# [Brano da leggere]

Caso Casamonica. Cronaca nera: perduta a Roma l’occasione per fare il punto
L'editoriale di Victor Ciuffa
I giornali di tutto il mondo hanno pubblicato centinaia di articoli sulla situazione della legalità e illegalità a Roma. E, da parte loro, le televisioni ne hanno diffuso le immagini, in particolare quelle più scioccanti relative ad episodi connessi alla criminalità e alla malavita, che hanno fatto guadagnare a Roma il titolo di Città-mafia. Il funerale del capo della famiglia Casamonica ha ammantato poi la cronaca nera romana che ora viene percepita all’estero con una patina anche di simpatia nella sua assurdità.
Non c’era mai stato, in questo secondo e lunghissimo dopoguerra, un periodo con un vuoto politico-amministrativo come quello attuale. Gli episodi che la cronaca nera registra sono quotidiani, ma trascorrono giorni, settimane e mesi e non viene fatto nulla almeno per contenerli. Sembra che i politici siano spariti, che non ci siano più. L’esempio dell’amministrazione comunale di Roma è estremamente eloquente: con il sindaco in vacanza negli Stati Uniti, e con assessori, consiglieri comunali e dirigenti di primarie aziende fornitrici di servizi pubblici comunali stretti tra avvisi di garanzia, indagini di Procure, polemiche e divisioni all’interno dei gruppi politici.
Insomma tutto il mondo assiste al vuoto di potere e alla mancanza di interventi. Soltanto il 27 agosto scorso è stato nominato coordinatore per il nuovo Giubileo e assistente del sindaco per l’attività dell’amministrazione comunale Franco Gabrielli, che era stato promosso prefetto il 2 aprile scorso. Ma tutto questo non basta perché a molti cittadini sembra che continui la mancanza di un principio o di una serie di principi morali che dovrebbero comunque guidare l’azione politica e soprattutto l’Amministrazione degli interessi pubblici.
Nella stampa inoltre il lettore, il cittadino, dovrebbe trovare ribadita ogni giorno una filosofia cui politici e amministratori locali dovrebbero ispirarsi nella gestione del settore pubblico. A che e a chi serve riempire giornalmente le pagine di cronaca dei quotidiani - cronaca nera, ovviamente - quando il giorno dopo sarà assolutamente come il giorno prima se non peggio, in quanto la stampa porterà in primo piano un altro dipartimento, o un altro settore di attività svolta dal Comune o un’altra azienda pubblica cui è interessato il cittadino, mentre amministratori, dirigenti e funzionari puntano ovviamente a coprire l’operato dei colleghi, essendo magari indagati già anche loro.

# [Materiale fornito]
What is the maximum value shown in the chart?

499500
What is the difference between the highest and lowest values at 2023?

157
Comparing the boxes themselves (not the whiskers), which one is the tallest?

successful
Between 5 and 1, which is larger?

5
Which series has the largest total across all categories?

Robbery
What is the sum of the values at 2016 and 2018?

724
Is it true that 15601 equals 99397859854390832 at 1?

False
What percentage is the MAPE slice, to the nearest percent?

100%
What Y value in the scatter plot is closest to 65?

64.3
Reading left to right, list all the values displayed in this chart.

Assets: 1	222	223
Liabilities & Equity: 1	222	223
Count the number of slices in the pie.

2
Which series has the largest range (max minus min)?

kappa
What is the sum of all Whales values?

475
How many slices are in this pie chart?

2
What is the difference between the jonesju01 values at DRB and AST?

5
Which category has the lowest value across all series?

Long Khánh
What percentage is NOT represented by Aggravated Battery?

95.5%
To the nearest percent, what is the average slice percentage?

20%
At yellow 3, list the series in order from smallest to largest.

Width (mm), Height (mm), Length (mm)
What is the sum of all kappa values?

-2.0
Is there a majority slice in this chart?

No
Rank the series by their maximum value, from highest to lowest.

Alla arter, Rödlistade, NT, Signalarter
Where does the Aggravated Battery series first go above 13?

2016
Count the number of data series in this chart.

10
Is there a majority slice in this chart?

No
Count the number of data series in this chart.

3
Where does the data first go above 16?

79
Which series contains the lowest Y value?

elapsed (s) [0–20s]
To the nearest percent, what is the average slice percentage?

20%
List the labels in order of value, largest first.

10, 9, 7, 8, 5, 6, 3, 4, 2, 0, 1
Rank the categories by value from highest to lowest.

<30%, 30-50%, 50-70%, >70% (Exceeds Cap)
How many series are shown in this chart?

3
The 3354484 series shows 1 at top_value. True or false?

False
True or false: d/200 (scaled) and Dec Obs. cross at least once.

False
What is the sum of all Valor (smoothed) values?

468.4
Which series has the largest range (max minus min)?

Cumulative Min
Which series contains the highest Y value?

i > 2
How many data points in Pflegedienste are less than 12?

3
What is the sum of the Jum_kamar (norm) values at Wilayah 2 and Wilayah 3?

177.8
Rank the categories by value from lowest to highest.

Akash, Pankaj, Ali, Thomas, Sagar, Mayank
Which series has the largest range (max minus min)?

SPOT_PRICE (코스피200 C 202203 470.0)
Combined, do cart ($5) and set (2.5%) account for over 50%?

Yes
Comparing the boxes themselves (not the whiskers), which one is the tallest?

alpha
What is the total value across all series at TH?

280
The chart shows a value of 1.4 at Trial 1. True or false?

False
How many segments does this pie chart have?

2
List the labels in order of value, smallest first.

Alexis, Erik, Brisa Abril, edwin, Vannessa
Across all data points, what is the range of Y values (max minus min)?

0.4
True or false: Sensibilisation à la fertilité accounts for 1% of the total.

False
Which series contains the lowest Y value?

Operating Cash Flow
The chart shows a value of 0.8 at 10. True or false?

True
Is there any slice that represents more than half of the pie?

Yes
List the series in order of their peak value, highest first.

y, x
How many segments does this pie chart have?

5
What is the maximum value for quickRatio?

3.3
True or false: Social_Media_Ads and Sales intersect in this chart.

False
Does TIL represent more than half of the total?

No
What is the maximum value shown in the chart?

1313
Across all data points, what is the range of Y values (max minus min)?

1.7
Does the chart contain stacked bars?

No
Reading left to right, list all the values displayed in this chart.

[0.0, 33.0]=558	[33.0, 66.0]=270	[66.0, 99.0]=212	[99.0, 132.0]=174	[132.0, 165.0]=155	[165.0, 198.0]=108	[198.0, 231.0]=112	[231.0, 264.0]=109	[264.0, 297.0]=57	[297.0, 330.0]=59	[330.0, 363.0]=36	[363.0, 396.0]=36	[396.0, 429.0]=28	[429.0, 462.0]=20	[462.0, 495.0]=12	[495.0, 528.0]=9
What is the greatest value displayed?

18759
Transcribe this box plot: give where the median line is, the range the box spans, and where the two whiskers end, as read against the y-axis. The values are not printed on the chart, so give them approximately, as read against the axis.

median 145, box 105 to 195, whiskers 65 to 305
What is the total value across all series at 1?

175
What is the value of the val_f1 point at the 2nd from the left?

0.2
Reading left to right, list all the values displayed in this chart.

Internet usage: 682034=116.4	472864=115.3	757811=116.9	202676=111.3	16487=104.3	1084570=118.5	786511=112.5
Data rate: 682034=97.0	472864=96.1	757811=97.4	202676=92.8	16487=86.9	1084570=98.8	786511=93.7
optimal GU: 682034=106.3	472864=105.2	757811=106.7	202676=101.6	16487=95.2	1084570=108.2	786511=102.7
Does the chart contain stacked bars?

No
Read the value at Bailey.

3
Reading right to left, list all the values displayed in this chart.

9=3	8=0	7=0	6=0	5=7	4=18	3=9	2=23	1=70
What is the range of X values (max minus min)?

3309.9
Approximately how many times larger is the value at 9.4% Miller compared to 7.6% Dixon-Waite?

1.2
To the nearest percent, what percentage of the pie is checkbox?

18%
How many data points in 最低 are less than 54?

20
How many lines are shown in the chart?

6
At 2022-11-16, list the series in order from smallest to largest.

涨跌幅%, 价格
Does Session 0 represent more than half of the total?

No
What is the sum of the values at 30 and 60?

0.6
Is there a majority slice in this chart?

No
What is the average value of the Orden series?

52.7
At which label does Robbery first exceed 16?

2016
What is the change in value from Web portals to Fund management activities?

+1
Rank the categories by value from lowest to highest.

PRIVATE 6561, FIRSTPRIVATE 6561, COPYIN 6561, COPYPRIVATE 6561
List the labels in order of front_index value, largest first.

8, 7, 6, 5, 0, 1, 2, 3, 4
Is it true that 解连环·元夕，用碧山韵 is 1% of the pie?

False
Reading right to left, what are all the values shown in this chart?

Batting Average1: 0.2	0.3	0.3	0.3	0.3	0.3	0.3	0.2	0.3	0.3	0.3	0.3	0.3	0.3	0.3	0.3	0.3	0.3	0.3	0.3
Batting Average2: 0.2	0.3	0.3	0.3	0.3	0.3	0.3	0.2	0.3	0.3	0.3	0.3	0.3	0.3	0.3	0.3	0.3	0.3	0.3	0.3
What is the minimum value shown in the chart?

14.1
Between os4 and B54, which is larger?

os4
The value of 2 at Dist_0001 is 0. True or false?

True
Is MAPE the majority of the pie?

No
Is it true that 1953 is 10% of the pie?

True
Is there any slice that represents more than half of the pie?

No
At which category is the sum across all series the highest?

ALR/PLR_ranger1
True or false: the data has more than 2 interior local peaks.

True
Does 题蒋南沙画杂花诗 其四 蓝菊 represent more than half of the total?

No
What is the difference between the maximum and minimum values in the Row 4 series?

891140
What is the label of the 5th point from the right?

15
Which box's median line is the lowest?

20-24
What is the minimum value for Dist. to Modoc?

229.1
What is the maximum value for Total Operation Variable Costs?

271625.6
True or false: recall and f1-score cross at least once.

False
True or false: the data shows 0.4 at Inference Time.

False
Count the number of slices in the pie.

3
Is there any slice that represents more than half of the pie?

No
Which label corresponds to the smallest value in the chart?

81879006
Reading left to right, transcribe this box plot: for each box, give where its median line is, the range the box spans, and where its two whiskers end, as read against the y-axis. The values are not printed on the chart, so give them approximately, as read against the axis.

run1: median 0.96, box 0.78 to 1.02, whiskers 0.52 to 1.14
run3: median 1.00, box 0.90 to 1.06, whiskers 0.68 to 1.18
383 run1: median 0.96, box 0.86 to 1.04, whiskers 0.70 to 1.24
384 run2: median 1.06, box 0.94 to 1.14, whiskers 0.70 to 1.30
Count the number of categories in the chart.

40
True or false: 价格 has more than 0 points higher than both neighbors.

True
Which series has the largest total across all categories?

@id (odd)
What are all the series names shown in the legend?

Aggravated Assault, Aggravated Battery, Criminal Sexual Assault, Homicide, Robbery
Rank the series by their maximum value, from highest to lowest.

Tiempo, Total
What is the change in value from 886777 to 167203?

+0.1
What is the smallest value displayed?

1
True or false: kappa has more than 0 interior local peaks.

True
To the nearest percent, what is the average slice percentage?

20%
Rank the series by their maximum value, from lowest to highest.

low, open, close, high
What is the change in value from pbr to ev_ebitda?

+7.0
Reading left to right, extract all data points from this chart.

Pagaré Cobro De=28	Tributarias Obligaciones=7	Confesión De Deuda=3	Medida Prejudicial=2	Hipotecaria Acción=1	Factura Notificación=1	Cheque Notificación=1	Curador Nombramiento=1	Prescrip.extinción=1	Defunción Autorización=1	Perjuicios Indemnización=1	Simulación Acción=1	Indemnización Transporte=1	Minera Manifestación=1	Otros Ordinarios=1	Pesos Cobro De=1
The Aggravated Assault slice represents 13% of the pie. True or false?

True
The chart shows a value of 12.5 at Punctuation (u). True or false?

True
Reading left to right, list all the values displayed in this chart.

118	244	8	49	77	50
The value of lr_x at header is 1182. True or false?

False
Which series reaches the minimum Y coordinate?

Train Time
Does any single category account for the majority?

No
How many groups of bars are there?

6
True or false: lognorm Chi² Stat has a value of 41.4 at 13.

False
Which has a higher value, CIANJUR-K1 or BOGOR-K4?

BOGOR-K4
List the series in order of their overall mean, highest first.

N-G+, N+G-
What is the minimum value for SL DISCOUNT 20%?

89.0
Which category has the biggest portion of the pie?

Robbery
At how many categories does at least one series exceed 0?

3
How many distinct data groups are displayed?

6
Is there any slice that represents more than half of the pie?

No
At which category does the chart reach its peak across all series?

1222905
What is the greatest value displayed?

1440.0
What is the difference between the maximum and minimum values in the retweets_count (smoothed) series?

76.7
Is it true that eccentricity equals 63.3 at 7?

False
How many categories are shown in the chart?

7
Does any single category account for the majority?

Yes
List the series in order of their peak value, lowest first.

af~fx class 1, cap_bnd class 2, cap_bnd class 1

# [Consegna]
Per favore, riporta senza modifiche il tratto dell'editoriale sul caso Casamonica che va da "Insomma tutto il" fino a "degli interessi pubblici.".

# [Soluzione dell'esercizio]
Insomma tutto il mondo assiste al vuoto di potere e alla mancanza di interventi. Soltanto il 27 agosto scorso è stato nominato coordinatore per il nuovo Giubileo e assistente del sindaco per l’attività dell’amministrazione comunale Franco Gabrielli, che era stato promosso prefetto il 2 aprile scorso. Ma tutto questo non basta perché a molti cittadini sembra che continui la mancanza di un principio o di una serie di principi morali che dovrebbero comunque guidare l’azione politica e soprattutto l’Amministrazione degli interessi pubblici.